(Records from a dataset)
:::::

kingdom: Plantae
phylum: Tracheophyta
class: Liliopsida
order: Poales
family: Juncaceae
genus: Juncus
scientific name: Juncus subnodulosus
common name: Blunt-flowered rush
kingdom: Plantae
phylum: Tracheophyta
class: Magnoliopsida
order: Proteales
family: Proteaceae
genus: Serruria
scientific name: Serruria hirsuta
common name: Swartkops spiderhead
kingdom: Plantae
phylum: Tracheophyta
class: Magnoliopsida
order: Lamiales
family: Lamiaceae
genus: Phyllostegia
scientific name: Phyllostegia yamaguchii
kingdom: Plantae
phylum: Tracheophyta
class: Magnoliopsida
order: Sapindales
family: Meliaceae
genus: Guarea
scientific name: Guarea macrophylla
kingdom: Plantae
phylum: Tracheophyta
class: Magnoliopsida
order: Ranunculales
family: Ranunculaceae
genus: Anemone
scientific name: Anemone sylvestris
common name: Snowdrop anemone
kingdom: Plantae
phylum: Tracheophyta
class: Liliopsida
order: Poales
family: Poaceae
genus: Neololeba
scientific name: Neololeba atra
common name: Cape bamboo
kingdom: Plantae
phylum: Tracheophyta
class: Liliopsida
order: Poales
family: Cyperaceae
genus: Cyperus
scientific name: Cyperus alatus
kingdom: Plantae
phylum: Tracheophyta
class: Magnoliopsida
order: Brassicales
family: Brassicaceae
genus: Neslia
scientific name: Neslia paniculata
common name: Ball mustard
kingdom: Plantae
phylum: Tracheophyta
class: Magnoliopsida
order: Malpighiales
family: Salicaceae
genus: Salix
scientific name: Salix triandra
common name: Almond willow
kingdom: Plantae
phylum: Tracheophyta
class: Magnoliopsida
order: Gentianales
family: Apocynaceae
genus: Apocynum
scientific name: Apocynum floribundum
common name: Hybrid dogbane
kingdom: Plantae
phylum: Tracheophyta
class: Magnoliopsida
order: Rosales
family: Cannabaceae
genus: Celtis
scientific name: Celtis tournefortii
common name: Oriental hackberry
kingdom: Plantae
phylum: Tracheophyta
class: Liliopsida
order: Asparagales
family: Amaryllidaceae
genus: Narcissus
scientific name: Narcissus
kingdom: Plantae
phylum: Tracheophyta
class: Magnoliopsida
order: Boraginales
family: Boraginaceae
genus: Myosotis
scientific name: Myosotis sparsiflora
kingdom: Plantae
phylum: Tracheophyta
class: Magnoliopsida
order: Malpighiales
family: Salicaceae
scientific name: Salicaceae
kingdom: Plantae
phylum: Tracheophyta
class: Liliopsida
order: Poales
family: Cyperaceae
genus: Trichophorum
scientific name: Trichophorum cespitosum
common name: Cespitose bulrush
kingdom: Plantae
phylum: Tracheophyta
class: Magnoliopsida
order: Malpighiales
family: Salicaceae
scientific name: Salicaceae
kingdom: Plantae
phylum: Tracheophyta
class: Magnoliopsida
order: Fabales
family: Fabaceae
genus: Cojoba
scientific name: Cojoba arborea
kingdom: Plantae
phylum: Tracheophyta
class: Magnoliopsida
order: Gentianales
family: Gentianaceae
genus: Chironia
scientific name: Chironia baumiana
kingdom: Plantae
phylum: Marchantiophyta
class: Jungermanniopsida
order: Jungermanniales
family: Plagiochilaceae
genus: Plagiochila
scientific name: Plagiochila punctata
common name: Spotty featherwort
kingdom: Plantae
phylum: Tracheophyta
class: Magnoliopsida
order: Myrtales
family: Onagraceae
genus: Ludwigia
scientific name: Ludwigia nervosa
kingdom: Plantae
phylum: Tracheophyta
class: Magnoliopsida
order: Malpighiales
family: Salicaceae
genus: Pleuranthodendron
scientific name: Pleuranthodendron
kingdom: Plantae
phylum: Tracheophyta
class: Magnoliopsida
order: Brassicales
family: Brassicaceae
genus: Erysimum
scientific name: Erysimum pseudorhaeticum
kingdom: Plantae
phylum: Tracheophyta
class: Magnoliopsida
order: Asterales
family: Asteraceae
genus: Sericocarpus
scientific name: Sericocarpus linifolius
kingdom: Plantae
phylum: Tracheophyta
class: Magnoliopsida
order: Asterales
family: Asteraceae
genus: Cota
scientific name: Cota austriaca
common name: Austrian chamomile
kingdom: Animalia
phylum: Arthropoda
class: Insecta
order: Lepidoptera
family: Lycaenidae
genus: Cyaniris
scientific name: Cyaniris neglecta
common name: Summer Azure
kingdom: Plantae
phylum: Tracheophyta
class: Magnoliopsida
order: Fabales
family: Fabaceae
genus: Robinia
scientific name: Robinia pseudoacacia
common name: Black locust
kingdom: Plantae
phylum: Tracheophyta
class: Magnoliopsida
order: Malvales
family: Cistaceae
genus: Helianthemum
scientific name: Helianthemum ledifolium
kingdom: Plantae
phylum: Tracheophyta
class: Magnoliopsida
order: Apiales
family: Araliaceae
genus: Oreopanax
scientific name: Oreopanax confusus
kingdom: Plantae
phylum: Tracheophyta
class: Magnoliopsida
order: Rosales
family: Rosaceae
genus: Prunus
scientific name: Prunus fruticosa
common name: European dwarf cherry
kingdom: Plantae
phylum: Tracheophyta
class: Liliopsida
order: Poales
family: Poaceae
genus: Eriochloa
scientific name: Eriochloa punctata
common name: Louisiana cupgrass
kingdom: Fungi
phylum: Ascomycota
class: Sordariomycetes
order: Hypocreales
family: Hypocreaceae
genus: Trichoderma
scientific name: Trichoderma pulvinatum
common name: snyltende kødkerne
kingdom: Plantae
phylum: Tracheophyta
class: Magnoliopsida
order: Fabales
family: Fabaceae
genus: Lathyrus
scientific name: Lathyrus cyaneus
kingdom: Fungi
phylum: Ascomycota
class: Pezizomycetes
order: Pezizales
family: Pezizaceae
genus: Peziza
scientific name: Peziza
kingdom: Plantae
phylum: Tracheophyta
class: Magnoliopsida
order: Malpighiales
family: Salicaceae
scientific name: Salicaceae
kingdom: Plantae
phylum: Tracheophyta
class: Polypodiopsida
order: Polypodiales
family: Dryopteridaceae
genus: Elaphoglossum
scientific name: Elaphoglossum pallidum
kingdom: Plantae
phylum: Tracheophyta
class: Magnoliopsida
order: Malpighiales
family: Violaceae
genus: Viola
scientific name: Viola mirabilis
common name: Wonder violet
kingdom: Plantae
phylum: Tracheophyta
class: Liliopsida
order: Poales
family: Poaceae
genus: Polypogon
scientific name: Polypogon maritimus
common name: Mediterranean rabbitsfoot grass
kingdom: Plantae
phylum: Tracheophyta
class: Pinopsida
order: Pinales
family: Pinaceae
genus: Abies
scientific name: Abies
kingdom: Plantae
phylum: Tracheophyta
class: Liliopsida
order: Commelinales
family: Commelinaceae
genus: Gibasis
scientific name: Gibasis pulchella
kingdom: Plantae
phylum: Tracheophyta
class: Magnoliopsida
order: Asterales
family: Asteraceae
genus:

:::::

[Requirements]: Arrange all lines of the records as a Markdown table with two columns, Row and Line. Number the rows in order and omit any blank lines.

[Full output]:
| Row | Line |
|---|---|
| 1 | kingdom: Plantae |
| 2 | phylum: Tracheophyta |
| 3 | class: Liliopsida |
| 4 | order: Poales |
| 5 | family: Juncaceae |
| 6 | genus: Juncus |
| 7 | scientific name: Juncus subnodulosus |
| 8 | common name: Blunt-flowered rush |
| 9 | kingdom: Plantae |
| 10 | phylum: Tracheophyta |
| 11 | class: Magnoliopsida |
| 12 | order: Proteales |
| 13 | family: Proteaceae |
| 14 | genus: Serruria |
| 15 | scientific name: Serruria hirsuta |
| 16 | common name: Swartkops spiderhead |
| 17 | kingdom: Plantae |
| 18 | phylum: Tracheophyta |
| 19 | class: Magnoliopsida |
| 20 | order: Lamiales |
| 21 | family: Lamiaceae |
| 22 | genus: Phyllostegia |
| 23 | scientific name: Phyllostegia yamaguchii |
| 24 | kingdom: Plantae |
| 25 | phylum: Tracheophyta |
| 26 | class: Magnoliopsida |
| 27 | order: Sapindales |
| 28 | family: Meliaceae |
| 29 | genus: Guarea |
| 30 | scientific name: Guarea macrophylla |
| 31 | kingdom: Plantae |
| 32 | phylum: Tracheophyta |
| 33 | class: Magnoliopsida |
| 34 | order: Ranunculales |
| 35 | family: Ranunculaceae |
| 36 | genus: Anemone |
| 37 | scientific name: Anemone sylvestris |
| 38 | common name: Snowdrop anemone |
| 39 | kingdom: Plantae |
| 40 | phylum: Tracheophyta |
| 41 | class: Liliopsida |
| 42 | order: Poales |
| 43 | family: Poaceae |
| 44 | genus: Neololeba |
| 45 | scientific name: Neololeba atra |
| 46 | common name: Cape bamboo |
| 47 | kingdom: Plantae |
| 48 | phylum: Tracheophyta |
| 49 | class: Liliopsida |
| 50 | order: Poales |
| 51 | family: Cyperaceae |
| 52 | genus: Cyperus |
| 53 | scientific name: Cyperus alatus |
| 54 | kingdom: Plantae |
| 55 | phylum: Tracheophyta |
| 56 | class: Magnoliopsida |
| 57 | order: Brassicales |
| 58 | family: Brassicaceae |
| 59 | genus: Neslia |
| 60 | scientific name: Neslia paniculata |
| 61 | common name: Ball mustard |
| 62 | kingdom: Plantae |
| 63 | phylum: Tracheophyta |
| 64 | class: Magnoliopsida |
| 65 | order: Malpighiales |
| 66 | family: Salicaceae |
| 67 | genus: Salix |
| 68 | scientific name: Salix triandra |
| 69 | common name: Almond willow |
| 70 | kingdom: Plantae |
| 71 | phylum: Tracheophyta |
| 72 | class: Magnoliopsida |
| 73 | order: Gentianales |
| 74 | family: Apocynaceae |
| 75 | genus: Apocynum |
| 76 | scientific name: Apocynum floribundum |
| 77 | common name: Hybrid dogbane |
| 78 | kingdom: Plantae |
| 79 | phylum: Tracheophyta |
| 80 | class: Magnoliopsida |
| 81 | order: Rosales |
| 82 | family: Cannabaceae |
| 83 | genus: Celtis |
| 84 | scientific name: Celtis tournefortii |
| 85 | common name: Oriental hackberry |
| 86 | kingdom: Plantae |
| 87 | phylum: Tracheophyta |
| 88 | class: Liliopsida |
| 89 | order: Asparagales |
| 90 | family: Amaryllidaceae |
| 91 | genus: Narcissus |
| 92 | scientific name: Narcissus |
| 93 | kingdom: Plantae |
| 94 | phylum: Tracheophyta |
| 95 | class: Magnoliopsida |
| 96 | order: Boraginales |
| 97 | family: Boraginaceae |
| 98 | genus: Myosotis |
| 99 | scientific name: Myosotis sparsiflora |
| 100 | kingdom: Plantae |
| 101 | phylum: Tracheophyta |
| 102 | class: Magnoliopsida |
| 103 | order: Malpighiales |
| 104 | family: Salicaceae |
| 105 | scientific name: Salicaceae |
| 106 | kingdom: Plantae |
| 107 | phylum: Tracheophyta |
| 108 | class: Liliopsida |
| 109 | order: Poales |
| 110 | family: Cyperaceae |
| 111 | genus: Trichophorum |
| 112 | scientific name: Trichophorum cespitosum |
| 113 | common name: Cespitose bulrush |
| 114 | kingdom: Plantae |
| 115 | phylum: Tracheophyta |
| 116 | class: Magnoliopsida |
| 117 | order: Malpighiales |
| 118 | family: Salicaceae |
| 119 | scientific name: Salicaceae |
| 120 | kingdom: Plantae |
| 121 | phylum: Tracheophyta |
| 122 | class: Magnoliopsida |
| 123 | order: Fabales |
| 124 | family: Fabaceae |
| 125 | genus: Cojoba |
| 126 | scientific name: Cojoba arborea |
| 127 | kingdom: Plantae |
| 128 | phylum: Tracheophyta |
| 129 | class: Magnoliopsida |
| 130 | order: Gentianales |
| 131 | family: Gentianaceae |
| 132 | genus: Chironia |
| 133 | scientific name: Chironia baumiana |
| 134 | kingdom: Plantae |
| 135 | phylum: Marchantiophyta |
| 136 | class: Jungermanniopsida |
| 137 | order: Jungermanniales |
| 138 | family: Plagiochilaceae |
| 139 | genus: Plagiochila |
| 140 | scientific name: Plagiochila punctata |
| 141 | common name: Spotty featherwort |
| 142 | kingdom: Plantae |
| 143 | phylum: Tracheophyta |
| 144 | class: Magnoliopsida |
| 145 | order: Myrtales |
| 146 | family: Onagraceae |
| 147 | genus: Ludwigia |
| 148 | scientific name: Ludwigia nervosa |
| 149 | kingdom: Plantae |
| 150 | phylum: Tracheophyta |
| 151 | class: Magnoliopsida |
| 152 | order: Malpighiales |
| 153 | family: Salicaceae |
| 154 | genus: Pleuranthodendron |
| 155 | scientific name: Pleuranthodendron |
| 156 | kingdom: Plantae |
| 157 | phylum: Tracheophyta |
| 158 | class: Magnoliopsida |
| 159 | order: Brassicales |
| 160 | family: Brassicaceae |
| 161 | genus: Erysimum |
| 162 | scientific name: Erysimum pseudorhaeticum |
| 163 | kingdom: Plantae |
| 164 | phylum: Tracheophyta |
| 165 | class: Magnoliopsida |
| 166 | order: Asterales |
| 167 | family: Asteraceae |
| 168 | genus: Sericocarpus |
| 169 | scientific name: Sericocarpus linifolius |
| 170 | kingdom: Plantae |
| 171 | phylum: Tracheophyta |
| 172 | class: Magnoliopsida |
| 173 | order: Asterales |
| 174 | family: Asteraceae |
| 175 | genus: Cota |
| 176 | scientific name: Cota austriaca |
| 177 | common name: Austrian chamomile |
| 178 | kingdom: Animalia |
| 179 | phylum: Arthropoda |
| 180 | class: Insecta |
| 181 | order: Lepidoptera |
| 182 | family: Lycaenidae |
| 183 | genus: Cyaniris |
| 184 | scientific name: Cyaniris neglecta |
| 185 | common name: Summer Azure |
| 186 | kingdom: Plantae |
| 187 | phylum: Tracheophyta |
| 188 | class: Magnoliopsida |
| 189 | order: Fabales |
| 190 | family: Fabaceae |
| 191 | genus: Robinia |
| 192 | scientific name: Robinia pseudoacacia |
| 193 | common name: Black locust |
| 194 | kingdom: Plantae |
| 195 | phylum: Tracheophyta |
| 196 | class: Magnoliopsida |
| 197 | order: Malvales |
| 198 | family: Cistaceae |
| 199 | genus: Helianthemum |
| 200 | scientific name: Helianthemum ledifolium |
| 201 | kingdom: Plantae |
| 202 | phylum: Tracheophyta |
| 203 | class: Magnoliopsida |
| 204 | order: Apiales |
| 205 | family: Araliaceae |
| 206 | genus: Oreopanax |
| 207 | scientific name: Oreopanax confusus |
| 208 | kingdom: Plantae |
| 209 | phylum: Tracheophyta |
| 210 | class: Magnoliopsida |
| 211 | order: Rosales |
| 212 | family: Rosaceae |
| 213 | genus: Prunus |
| 214 | scientific name: Prunus fruticosa |
| 215 | common name: European dwarf cherry |
| 216 | kingdom: Plantae |
| 217 | phylum: Tracheophyta |
| 218 | class: Liliopsida |
| 219 | order: Poales |
| 220 | family: Poaceae |
| 221 | genus: Eriochloa |
| 222 | scientific name: Eriochloa punctata |
| 223 | common name: Louisiana cupgrass |
| 224 | kingdom: Fungi |
| 225 | phylum: Ascomycota |
| 226 | class: Sordariomycetes |
| 227 | order: Hypocreales |
| 228 | family: Hypocreaceae |
| 229 | genus: Trichoderma |
| 230 | scientific name: Trichoderma pulvinatum |
| 231 | common name: snyltende kødkerne |
| 232 | kingdom: Plantae |
| 233 | phylum: Tracheophyta |
| 234 | class: Magnoliopsida |
| 235 | order: Fabales |
| 236 | family: Fabaceae |
| 237 | genus: Lathyrus |
| 238 | scientific name: Lathyrus cyaneus |
| 239 | kingdom: Fungi |
| 240 | phylum: Ascomycota |
| 241 | class: Pezizomycetes |
| 242 | order: Pezizales |
| 243 | family: Pezizaceae |
| 244 | genus: Peziza |
| 245 | scientific name: Peziza |
| 246 | kingdom: Plantae |
| 247 | phylum: Tracheophyta |
| 248 | class: Magnoliopsida |
| 249 | order: Malpighiales |
| 250 | family: Salicaceae |
| 251 | scientific name: Salicaceae |
| 252 | kingdom: Plantae |
| 253 | phylum: Tracheophyta |
| 254 | class: Polypodiopsida |
| 255 | order: Polypodiales |
| 256 | family: Dryopteridaceae |
| 257 | genus: Elaphoglossum |
| 258 | scientific name: Elaphoglossum pallidum |
| 259 | kingdom: Plantae |
| 260 | phylum: Tracheophyta |
| 261 | class: Magnoliopsida |
| 262 | order: Malpighiales |
| 263 | family: Violaceae |
| 264 | genus: Viola |
| 265 | scientific name: Viola mirabilis |
| 266 | common name: Wonder violet |
| 267 | kingdom: Plantae |
| 268 | phylum: Tracheophyta |
| 269 | class: Liliopsida |
| 270 | order: Poales |
| 271 | family: Poaceae |
| 272 | genus: Polypogon |
| 273 | scientific name: Polypogon maritimus |
| 274 | common name: Mediterranean rabbitsfoot grass |
| 275 | kingdom: Plantae |
| 276 | phylum: Tracheophyta |
| 277 | class: Pinopsida |
| 278 | order: Pinales |
| 279 | family: Pinaceae |
| 280 | genus: Abies |
| 281 | scientific name: Abies |
| 282 | kingdom: Plantae |
| 283 | phylum: Tracheophyta |
| 284 | class: Liliopsida |
| 285 | order: Commelinales |
| 286 | family: Commelinaceae |
| 287 | genus: Gibasis |
| 288 | scientific name: Gibasis pulchella |
| 289 | kingdom: Plantae |
| 290 | phylum: Tracheophyta |
| 291 | class: Magnoliopsida |
| 292 | order: Asterales |
| 293 | family: Asteraceae |
| 294 | genus: |